Thursday, August 02, 2007

Packer gets answers to Iraq questions

George Packer, the veteran Iraq correspondent, in trying to get to the bottom of the Brookings duo's eyebrow-raising Op-Ed, actually asks the pertinent questions no one else has bothered to:

I talked to Pollack yesterday. In answer to some of the questions I raised: he spoke with very few Iraqis and could independently confirm very little of what he heard from American officials. In eight days he travelled to half a dozen cities—that’s not much time in each. The evidence that four or five Iraqi Army divisions, with most of their bad commanders weeded out, are now capable of holding, for example, Mosul and Tal Afar, came from American military sources. Pollack found that U.S. officers sounded much more realistic than on his previous trip, in late 2005. He gauged their reliability in answers they gave to questions that he asked “offline,” after a briefing—there was a minimum of happy talk, but also a minimum of dire gloom. The improvements in security, he said, are “relative,” which is a heavy qualification, given the extreme violence of 2006 and early 2007. And it’s far from clear that progress anywhere is sustainable. Everywhere he went, the line Pollack heard was that the central government in Baghdad is broken and the only solutions that can work are local ones.
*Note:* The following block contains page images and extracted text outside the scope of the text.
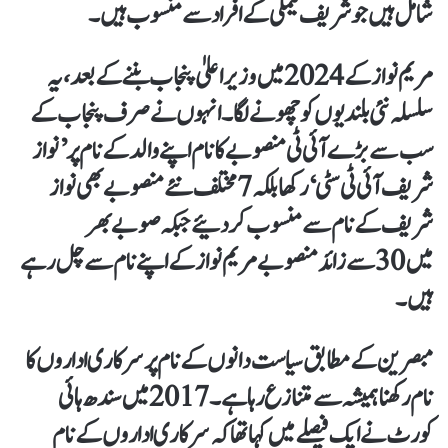
شامل ہیں جو شریف فیملی کے افراد سے منسوب ہیں۔
مریم نواز کے 2024 میں وزیراعلیٰ پنجاب بننے کے بعد، یہ
سلسلہ نئی بلندیوں کو چھونے لگا۔ انہوں نے صرف پنجاب کے
سب سے بڑے آئی ٹی منصوبے کا نام اپنے والد کے نام پر ’نواز
شریف آئی ٹی سٹی‘ رکھا بلکہ 7 مختلف نئے منصوبے بھی نواز
شریف کے نام سے منسوب کر دئیے جبکہ صوبے بھر
میں 30سے زائد منصوبے مریم نواز کے اپنے نام سے چل رہے
ہیں۔
مبصرین کے مطابق سیاست دانوں کے نام پر سرکاری اداروں کا
نام رکھنا ہمیشہ سے متنازع رہا ہے۔ 2017 میں سندھ ہائی
کورٹ نے ایک فیصلے میں کہا تھا کہ سرکاری اداروں کے نام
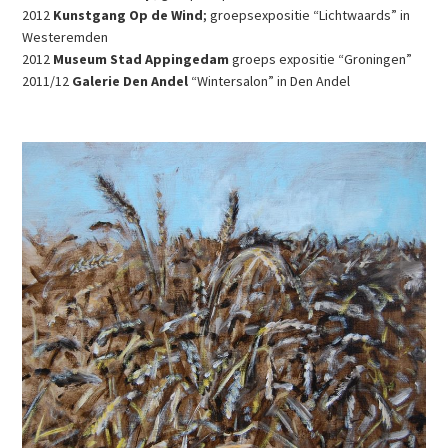
2012
Kunstgang Op de Wind
; groepsexpositie “Lichtwaards” in
Westeremden
2012
Museum Stad Appingedam
groeps expositie “Groningen”
2011/12
Galerie Den Andel
“Wintersalon” in Den Andel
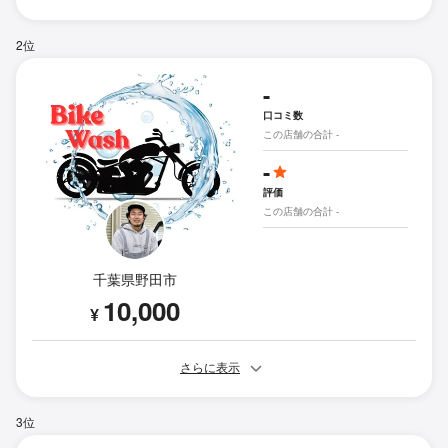
2位
-
口コミ数
この店舗の合計 -
-
評価
この店舗の合計 -
千葉県野田市
10,000
¥
さらに表示
3位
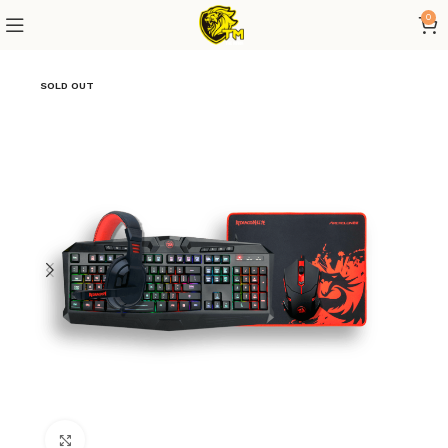
0
SOLD OUT
Click to enlarge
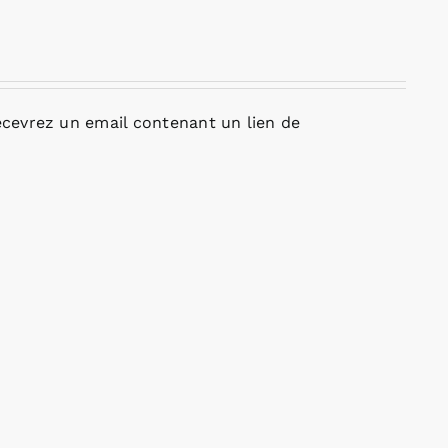
cevrez un email contenant un lien de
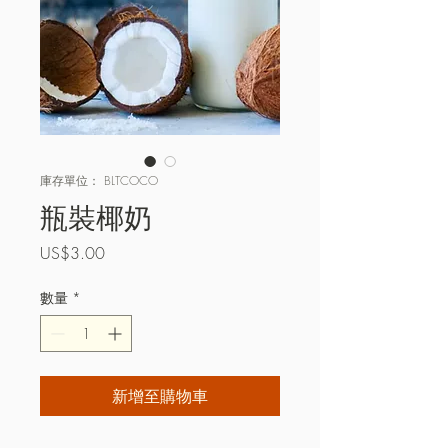
庫存單位： BLTCOCO
瓶裝椰奶
價
US$3.00
格
數量
*
新增至購物車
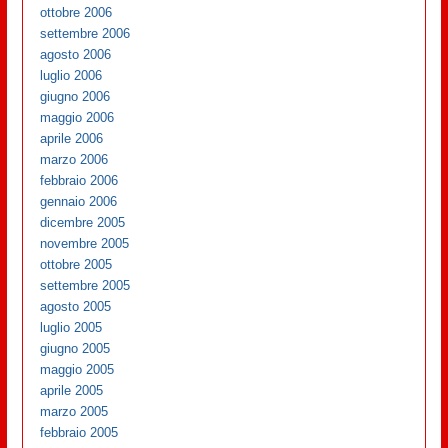
ottobre 2006
settembre 2006
agosto 2006
luglio 2006
giugno 2006
maggio 2006
aprile 2006
marzo 2006
febbraio 2006
gennaio 2006
dicembre 2005
novembre 2005
ottobre 2005
settembre 2005
agosto 2005
luglio 2005
giugno 2005
maggio 2005
aprile 2005
marzo 2005
febbraio 2005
That doesn't sound like much of a trip. Still, Packer deems it significant that the two came away impressed by the changes they witnessed; whether it's sustainable is another matter altogether. And Packer adds this nugget, which tracks with what he wrote in Assassin's Gate:

This flap illustrates two permanent truths of the Iraq war. No American can assert with authority what the reality in Iraq is like. And, for most commentators here, bragging rights are more important than trying to find out.

That's right. Iraq has always been about point scoring. It's always been about who can spike the ball in someone else's face, grab the crotch and yell, "Booo-yeh!" How about we finally get it right, no?